EXERCISE:
Copy the material below, changing each "catalogue" to "catalog" and keeping everything else the same.

DATASET ENTRIES:
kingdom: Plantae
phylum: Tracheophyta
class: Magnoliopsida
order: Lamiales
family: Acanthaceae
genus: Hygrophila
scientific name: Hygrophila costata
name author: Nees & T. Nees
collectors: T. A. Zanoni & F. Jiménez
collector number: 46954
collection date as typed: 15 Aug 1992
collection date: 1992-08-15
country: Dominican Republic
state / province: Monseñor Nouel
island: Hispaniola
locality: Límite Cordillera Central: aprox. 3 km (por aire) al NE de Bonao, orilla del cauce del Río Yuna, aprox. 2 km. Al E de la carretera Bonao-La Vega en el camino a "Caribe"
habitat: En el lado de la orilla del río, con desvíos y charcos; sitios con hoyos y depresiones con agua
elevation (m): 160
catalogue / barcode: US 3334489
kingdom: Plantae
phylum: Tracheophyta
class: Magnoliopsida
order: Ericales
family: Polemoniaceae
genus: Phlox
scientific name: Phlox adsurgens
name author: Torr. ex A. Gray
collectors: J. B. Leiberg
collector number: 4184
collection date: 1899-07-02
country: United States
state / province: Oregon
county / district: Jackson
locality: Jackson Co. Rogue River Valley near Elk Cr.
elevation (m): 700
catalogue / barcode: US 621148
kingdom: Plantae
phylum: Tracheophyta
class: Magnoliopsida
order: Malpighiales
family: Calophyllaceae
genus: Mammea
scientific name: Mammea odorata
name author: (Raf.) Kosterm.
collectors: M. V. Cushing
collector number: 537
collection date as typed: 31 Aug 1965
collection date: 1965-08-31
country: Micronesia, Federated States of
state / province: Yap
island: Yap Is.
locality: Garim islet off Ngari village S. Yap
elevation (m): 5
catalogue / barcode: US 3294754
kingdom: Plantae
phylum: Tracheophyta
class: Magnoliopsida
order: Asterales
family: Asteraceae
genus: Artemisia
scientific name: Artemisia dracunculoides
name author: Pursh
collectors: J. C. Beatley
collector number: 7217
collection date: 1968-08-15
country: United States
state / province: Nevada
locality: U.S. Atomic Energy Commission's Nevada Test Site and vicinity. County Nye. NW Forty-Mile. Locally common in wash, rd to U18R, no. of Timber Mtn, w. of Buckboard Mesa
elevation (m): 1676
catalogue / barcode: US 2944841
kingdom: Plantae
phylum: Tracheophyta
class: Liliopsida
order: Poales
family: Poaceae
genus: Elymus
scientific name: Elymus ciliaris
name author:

THE COMPLETED TASK:
kingdom: Plantae
phylum: Tracheophyta
class: Magnoliopsida
order: Lamiales
family: Acanthaceae
genus: Hygrophila
scientific name: Hygrophila costata
name author: Nees & T. Nees
collectors: T. A. Zanoni & F. Jiménez
collector number: 46954
collection date as typed: 15 Aug 1992
collection date: 1992-08-15
country: Dominican Republic
state / province: Monseñor Nouel
island: Hispaniola
locality: Límite Cordillera Central: aprox. 3 km (por aire) al NE de Bonao, orilla del cauce del Río Yuna, aprox. 2 km. Al E de la carretera Bonao-La Vega en el camino a "Caribe"
habitat: En el lado de la orilla del río, con desvíos y charcos; sitios con hoyos y depresiones con agua
elevation (m): 160
catalog / barcode: US 3334489
kingdom: Plantae
phylum: Tracheophyta
class: Magnoliopsida
order: Ericales
family: Polemoniaceae
genus: Phlox
scientific name: Phlox adsurgens
name author: Torr. ex A. Gray
collectors: J. B. Leiberg
collector number: 4184
collection date: 1899-07-02
country: United States
state / province: Oregon
county / district: Jackson
locality: Jackson Co. Rogue River Valley near Elk Cr.
elevation (m): 700
catalog / barcode: US 621148
kingdom: Plantae
phylum: Tracheophyta
class: Magnoliopsida
order: Malpighiales
family: Calophyllaceae
genus: Mammea
scientific name: Mammea odorata
name author: (Raf.) Kosterm.
collectors: M. V. Cushing
collector number: 537
collection date as typed: 31 Aug 1965
collection date: 1965-08-31
country: Micronesia, Federated States of
state / province: Yap
island: Yap Is.
locality: Garim islet off Ngari village S. Yap
elevation (m): 5
catalog / barcode: US 3294754
kingdom: Plantae
phylum: Tracheophyta
class: Magnoliopsida
order: Asterales
family: Asteraceae
genus: Artemisia
scientific name: Artemisia dracunculoides
name author: Pursh
collectors: J. C. Beatley
collector number: 7217
collection date: 1968-08-15
country: United States
state / province: Nevada
locality: U.S. Atomic Energy Commission's Nevada Test Site and vicinity. County Nye. NW Forty-Mile. Locally common in wash, rd to U18R, no. of Timber Mtn, w. of Buckboard Mesa
elevation (m): 1676
catalog / barcode: US 2944841
kingdom: Plantae
phylum: Tracheophyta
class: Liliopsida
order: Poales
family: Poaceae
genus: Elymus
scientific name: Elymus ciliaris
name author:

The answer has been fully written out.